Your goal. Among the entries below, find each line holding "derechos" and return it.

Material for the task.

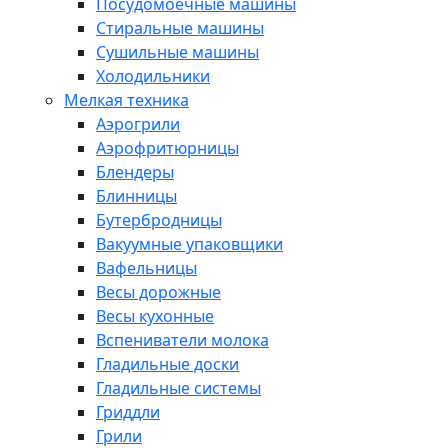
Посудомоечные машины
Стиральные машины
Сушильные машины
Холодильники
Мелкая техника
Аэрогрили
Аэрофритюрницы
Блендеры
Блинницы
Бутербродницы
Вакуумные упаковщики
Вафельницы
Весы дорожные
Весы кухонные
Вспениватели молока
Гладильные доски
Гладильные системы
Гриддли
Грили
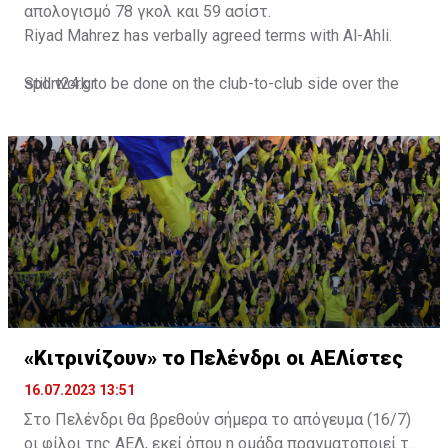
απολογισμό 78 γκολ και 59 ασίστ.
Riyad Mahrez has verbally agreed terms with Al-Ahli.
Still work to be done on the club-to-club side over the
sport24.gr
next 24-48 hours.
Not a done deal yet, but Mahrez is keen on the move and
Al-Ahli hope to move fast.🇸🇦
pic.twitter.com/Z0SmniQXIP
— Ben Jacobs (@JacobsBen)
July 15, 2023
«Κιτρινίζουν» το Πελένδρι οι ΑΕΛίστες
16.07.2023 13:51
Στο Πελένδρι θα βρεθούν σήμερα το απόγευμα (16/7)
οι φίλοι της ΑΕΛ, εκεί όπου η ομάδα πραγματοποιεί το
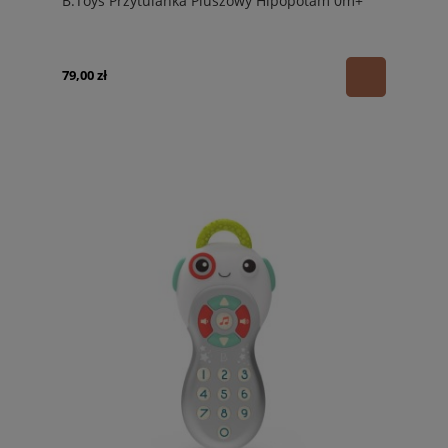
B.Toys Przytulanka Pluszowy Hipopotam 0m+
79,00 zł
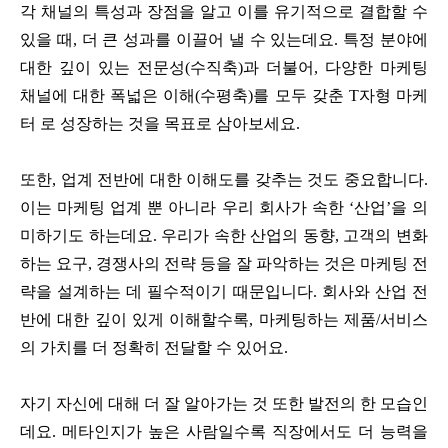
각 채널의 특성과 장점을 알고 이를 유기적으로 결합할 수
있을 때, 더 큰 성과를 이끌어 낼 수 있는데요. 특정 분야에
대한 깊이 있는 전문성(수직축)과 더불어, 다양한 마케팅
채널에 대한 폭넓은 이해(수평축)를 모두 갖춘 T자형 마케
터 로 성장하는 것을 목표로 삼아보세요.
또한, 업계 전반에 대한 이해도를 갖추는 것도 중요합니다.
이는 마케팅 업계 뿐 아니라 우리 회사가 속한 ‘산업’을 의
미하기도 하는데요. 우리가 속한 산업의 동향, 고객의 변화
하는 요구, 경쟁사의 전략 등을 잘 파악하는 것은 마케팅 전
략을 설계하는 데 필수적이기 때문입니다. 회사와 산업 전
반에 대한 깊이 있게 이해할수록, 마케팅하는 제품/서비스
의 가치를 더 정확히 전달할 수 있어요.
자기 자신에 대해 더 잘 알아가는 것 또한 발전의 한 모습인
데요. 메타인지가 높은 사람일수록 직장에서도 더 능력을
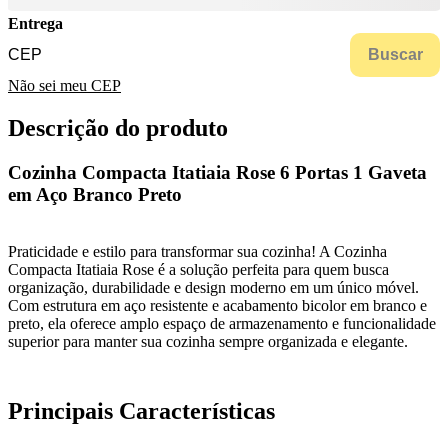
Entrega
Buscar
Não sei meu CEP
Descrição do produto
Cozinha Compacta Itatiaia Rose 6 Portas 1 Gaveta
em Aço Branco Preto
Praticidade e estilo para transformar sua cozinha! A Cozinha
Compacta Itatiaia Rose é a solução perfeita para quem busca
organização, durabilidade e design moderno em um único móvel.
Com estrutura em aço resistente e acabamento bicolor em branco e
preto, ela oferece amplo espaço de armazenamento e funcionalidade
superior para manter sua cozinha sempre organizada e elegante.
Principais Características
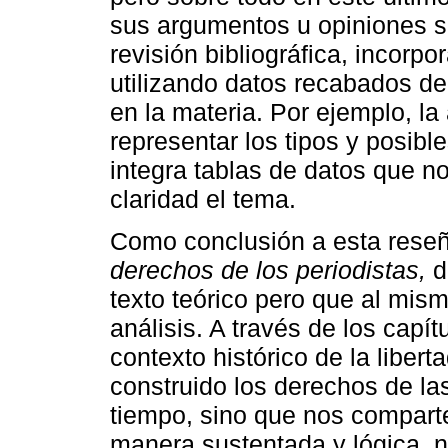
sus argumentos u opiniones s
revisión bibliográfica, incorpo
utilizando datos recabados de
en la materia. Por ejemplo, la
representar los tipos y posibl
integra tablas de datos que 
claridad el tema.
Como conclusión a esta reseña
derechos de los periodistas,
d
texto teórico pero que al mis
análisis. A través de los capí
contexto histórico de la liber
construido los derechos de la
tiempo, sino que nos compart
manera sustentada y lógica, 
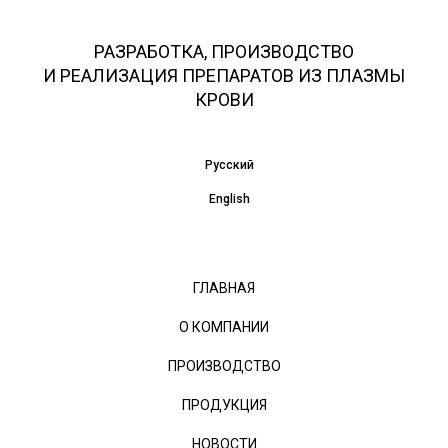
РАЗРАБОТКА, ПРОИЗВОДСТВО
И РЕАЛИЗАЦИЯ ПРЕПАРАТОВ ИЗ ПЛАЗМЫ
КРОВИ
Русский
English
ГЛАВНАЯ
О КОМПАНИИ
ПРОИЗВОДСТВО
ПРОДУКЦИЯ
НОВОСТИ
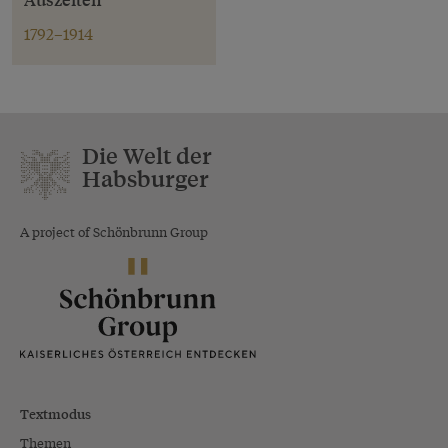
1792–1914
Die Welt der
Habsburger
A project of Schönbrunn Group
Textmodus
Themen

Completed task.
derechos de los periodistas,
construido los derechos de la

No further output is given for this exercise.